§ **PASSAGE PROVIDED**:
_ _ _ _ _

After their marriage, for the first three nights a couple should sleep on the floor and observe celibacy. Pungent and salty food is abjured. For a week they have ceremonial baths accompanied by music, dress up and eat together, attend shows and visit relatives. This is done by all the classes.
(1)
During this period, when they are alone at night, the man should make gentle advances to the girl. For, as pointed out by the followers of Babhravya, if she sees him act a silent statue for three nights, she may think he is of the third nature and despise him. So he should make advances and assure her, according to Vatsyayana. But he should not transgress the bounds of celibacy, nor should he do anything to coerce her.
(3–5)
Girls are like flowers and need to be approached with a certain delicacy. If the approach is violent before gaining their trust, they could be turned off sex altogether. So it must be gentle, even if contrived, and the man should feel his way along.
(6–7)
So he should embrace her in a way that pleases her, but not for too long, and only with the upper half of his body which she can endure. A mature young woman he already knows well can be embraced with the lamp light still on, but if she is a girl he does not know at all, he should approach her in the dark.
(8–10)
Once she accepts his embraces, he offers her a betel leaf with his mouth. Should she be reluctant, he persuades her with words of assurance, oaths, counter-proposals or even by falling at her feet. The last a girl will generally not ignore even if she is embarrassed or very angry. And then, while putting the betel leaf in her mouth, he kisses her softly, without a sound.
(11–12)
This achieved, he gets her to talk. Pretending he does not know something, he asks whatever can be answered in a few words, just to listen to her voice. If she does not reply, he asks again, always reassuringly and never by agitating her. If she still does not speak, he should persist, for, as Ghotakamukha states, all girls comprehend what men say though they may not utter a word, even as small talk.
(13–17)
Unlike what happens in a quarrel, when the man persists she will answer by nodding or shaking her head. Thus, pressed for long with ‘Do you want me?’ or ‘Don’t you want me?’, ‘Do you like me?’ or ‘You don’t like me?’, she replies with a shake or a nod. If tricked into doing so, she may argue about it.
(18–19)
If they already know each other, the man can begin their conversation with the intermediary of a woman friend trusted by both and well inclined towards him. Then the girl lowers her gaze and smiles. If the friend talks too much she chides and argues with her. ‘She said this,’ the friend may joke, even when the girl has said nothing. And when the man follows up and asks for an answer, she remains silent. ‘I am not saying any such thing,’ she replies at last in indistinct and unclear words when the man persists, and smiles as she casts a sidelong glance at him. This is how he gets her to talk.
(20–21)
When she has thus got to know him, and they are alone, she puts near him without a word the betel leaf, the pomade and the garland he asked for. Or she ties them to his upper garment. While she is thus occupied he brushes her on the nipples with the ‘mixed’ touch. If she protests, he says: ‘You embrace me too. Then I will not do this,’ and then embraces her. Stretching his hand down to her navel, he first withdraws it and, by degrees getting her on his lap, goes further and further. If she resists he makes a mock threat. ‘I will definitely make bite marks on your lower lip and scratch marks on your breast. Then, doing the same to myself, I will tell your girl friends that you made them. What will you say then?’ Thus does he beguile her, bit by bit, like children are cajoled with threats and assurances.

_ _ _ _ _

§ **PROBLEMS AND TASKS**:
1. List every means the passage on a newly married couple's first days gives for persuading a reluctant girl to accept the betel leaf.
2. Answer these questions from the passage on a newly married couple's first days:
(a) For how many nights should the couple sleep on the floor?
(b) Which food is abjured?
(c) If the girl is one he does not know at all, how should the man approach her?
3. Write the next part of the passage on a newly married couple's first days, picking up after its final sentence.

§ **Excerpts from a dataset**:
_ _ _ _ _

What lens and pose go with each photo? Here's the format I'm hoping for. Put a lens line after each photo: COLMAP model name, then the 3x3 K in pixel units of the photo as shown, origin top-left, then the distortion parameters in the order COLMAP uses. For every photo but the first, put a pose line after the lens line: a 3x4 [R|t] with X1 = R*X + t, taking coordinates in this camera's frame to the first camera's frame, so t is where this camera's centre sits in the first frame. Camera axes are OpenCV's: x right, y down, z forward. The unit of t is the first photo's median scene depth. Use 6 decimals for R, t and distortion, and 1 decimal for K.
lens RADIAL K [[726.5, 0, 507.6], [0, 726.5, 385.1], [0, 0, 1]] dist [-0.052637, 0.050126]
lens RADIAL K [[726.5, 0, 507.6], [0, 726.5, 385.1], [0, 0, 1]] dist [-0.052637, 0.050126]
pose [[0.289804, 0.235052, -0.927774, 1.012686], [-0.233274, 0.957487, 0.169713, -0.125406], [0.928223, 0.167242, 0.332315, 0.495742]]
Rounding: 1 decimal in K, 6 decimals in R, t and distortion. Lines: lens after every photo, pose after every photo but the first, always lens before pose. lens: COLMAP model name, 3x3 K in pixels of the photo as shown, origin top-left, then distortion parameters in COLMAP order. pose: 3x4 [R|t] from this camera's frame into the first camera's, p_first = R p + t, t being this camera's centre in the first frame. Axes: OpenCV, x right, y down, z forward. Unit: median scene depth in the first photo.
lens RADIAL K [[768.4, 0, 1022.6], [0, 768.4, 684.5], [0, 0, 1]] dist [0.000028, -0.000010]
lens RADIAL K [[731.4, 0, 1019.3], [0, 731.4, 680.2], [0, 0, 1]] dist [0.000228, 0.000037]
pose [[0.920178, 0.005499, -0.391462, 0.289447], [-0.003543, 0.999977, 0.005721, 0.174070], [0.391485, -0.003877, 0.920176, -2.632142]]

_ _ _ _ _

§ **SOLVED PROBLEMS**:
1.
- Words of assurance
- Oaths
- Counter-proposals
- Falling at her feet

2.
(a) The first three nights.
(b) Pungent and salty food.
(c) In the dark.

3.
(22–24)
On the second and the third nights, when she is a little more assured, he works on her with his hands, and kisses her all over. Placing his hand on her thighs, he caresses them, moving gradually even to where they join her body. If she restrains him, he confuses her by saying ‘What’s wrong in this?’ and goes slow till he succeeds and touches her secret place. Then he loosens her girdle, unties the skirt-knot, turns up the garment and resumes caressing her groins, all under various pretexts. Finally he penetrates and pleasures her. But the vow of celibacy for the first three nights should not be broken before its time.
(25–28)
Thereafter he teaches her in the ways of love, demonstrates his own love for her and tells her about his ambitions in the past. Promising to live in the way she wants, he also dispels her anxiety about co-wives. And, though she is no longer a virgin, he continues to make advances gradually over the course of time without agitating her. This concludes the winning of a girl’s trust.
(29)
Here are some verses on this:
The man who follows a maiden’s mind
can win it over in this way
by stratagems which make her love
and begin to trust him.
Winning a girl cannot be done
just by falling in line with her,
nor by going against her wishes:
one should steer a middle course.
The man who can inspire
love for himself in a girl,
by increasing her self-respect
and winning her confidence
will be very dear to her.
But one who will neglect a girl,
considering her to be too shy –
who cannot comprehend her.
Or, unmindful of her feelings,
one who forces himself on a girl,
will plunge her forthwith in a state
of fear, alarm, regret and hate.
Thus denied the pleasure of love,
and by regrets overcome,
she becomes a man-hater, or,
vengeful, turns to other men.
(30–35)
A man with no money even though meritorious, one of average merit but with a bad reputation, a next-door neighbour though rich, one dependent on his parents and brothers or one admitted into the house only because of his childlike disposition: such a man will not be able to marry a girl in the ways described earlier. He can, however, try to win one by cultivating her from her childhood.
(1–2)
Such a man in the south, a poor orphan living with the family of his mother’s brother, can win over that uncle’s daughter though she may be rich and unattainable or already betrothed to someone else. He can also try for another girl outside the family. Such courting for the sake of Dharma is praiseworthy, according to Ghotakamukha, even with a young girl.
(3–5)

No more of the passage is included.